SOLOPOS.COM - Ilustrasi deflasi. (Freepik)

Solopos.com, SOLO–Kota Solo tercatat mengalami deflasi sebesar 0,19% pada Mei 2024 secara bulanan atau month to month (mtm). Asosiasi peritel dan penyewa pusat perbelanjaan menyebut adanya penurunan daya beli masyarakat.

Dewan Pembina Himpunan Peritel dan Penyewa Pusat Perbelanjaan Indonesia (Hippindo) Jawa Tengah (Jateng), Liliek Setiawan, menilai deflasi menjadi sinyal penurunan daya beli masyarakat.

Promosi Perluas Akses Kehidupan Desa, Telkom Rekonstruksi Jembatan Gantung di Sukabumi

Pihaknya mencatat saat ini tingkat belanja masyarakat di ritel modern mengalami penurunan sebanyak 11% secara nasional. Menurut Liliek, banyak masyarakat yang mulai beralih dari berbelanja di minimarket atau ritel modern ke pasar tradisional maupun toko kelontong.

Dia pun menyoroti beberapa merek ritel seperti Matahari ataupun Ramayana yang mulai meredup.

Liliek menegaskan permasalahan ini dipicu karena daya beli konsumen. Mayoritas market mereka adalah kelompok masyarakat dengan pendapatan menengah ke bawah. Kelompok ini rata-rata bekerja di industri manufaktur, salah satunya tekstil.

“Harus diingat bahwa pertumbuhan perekonomian Indonesia selalu ditopang oleh konsumsi dalam negeri sebagai penyumbang terbesar, sehingga apabila pasar dalam negeri tidak dilindungi maka lambat laun akan habis total,” terang Liliek saat dihubungi Solopos.com, Selasa (4/6/2024).

■ **Entri yang Diberikan**
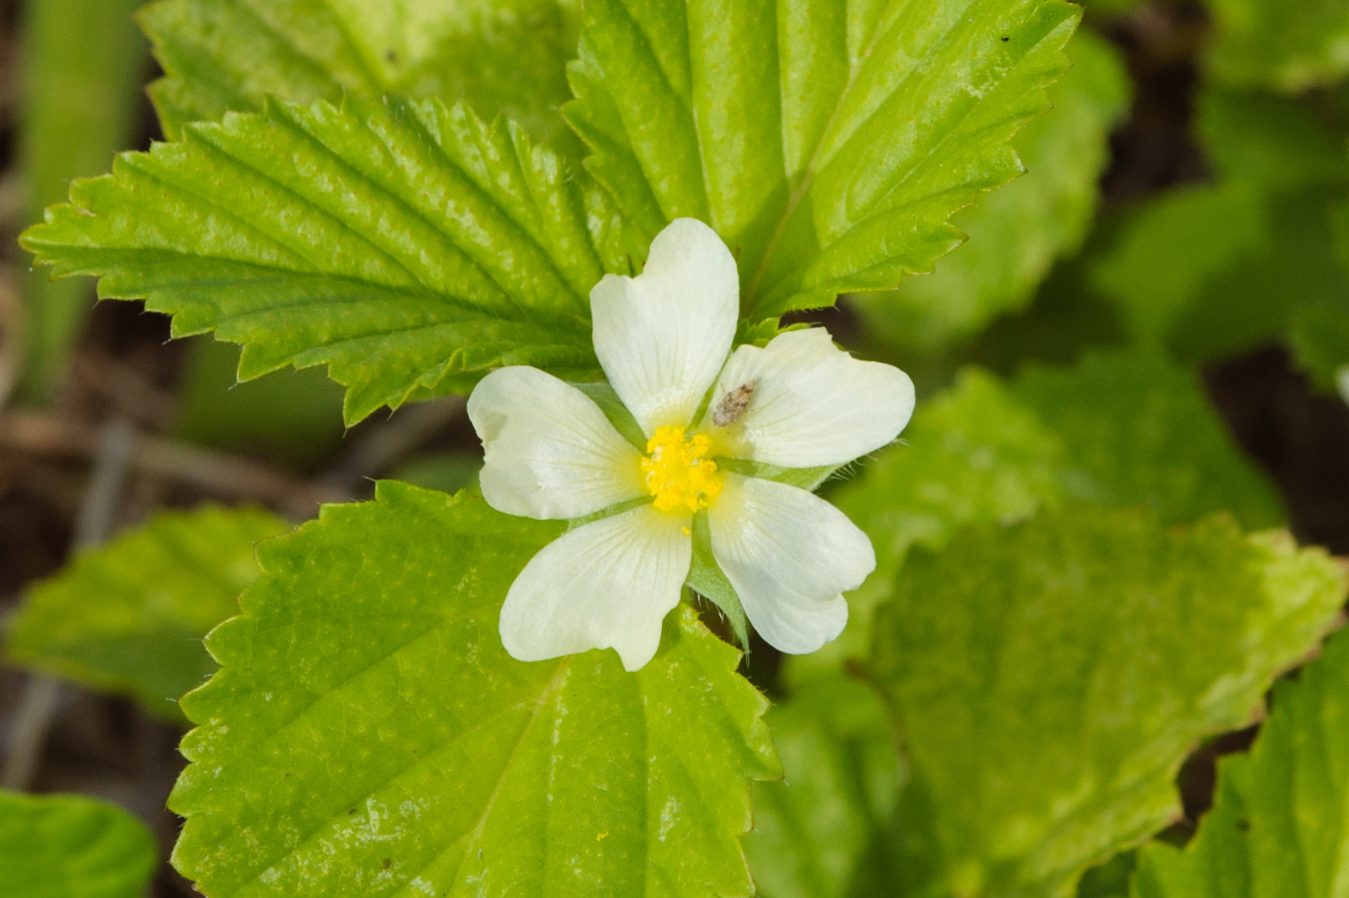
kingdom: Plantae
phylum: Tracheophyta
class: Magnoliopsida
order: Malvales
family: Malvaceae
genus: Malvastrum
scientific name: Malvastrum coromandelianum
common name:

■ **Petunjuk Latihan**
1. Menurut berita deflasi Solo, berapa besar penurunan tingkat belanja masyarakat di ritel modern secara nasional?
2. Tuliskan ulang bagian berita deflasi Solo yang diawali kata-kata "Pihaknya mencatat saat" dan berhenti setelah "maupun toko kelontong.".

■ **Kunci Jawaban**
1. Turun sebanyak 11% secara nasional.

2.
Pihaknya mencatat saat ini tingkat belanja masyarakat di ritel modern mengalami penurunan sebanyak 11% secara nasional. Menurut Liliek, banyak masyarakat yang mulai beralih dari berbelanja di minimarket atau ritel modern ke pasar tradisional maupun toko kelontong.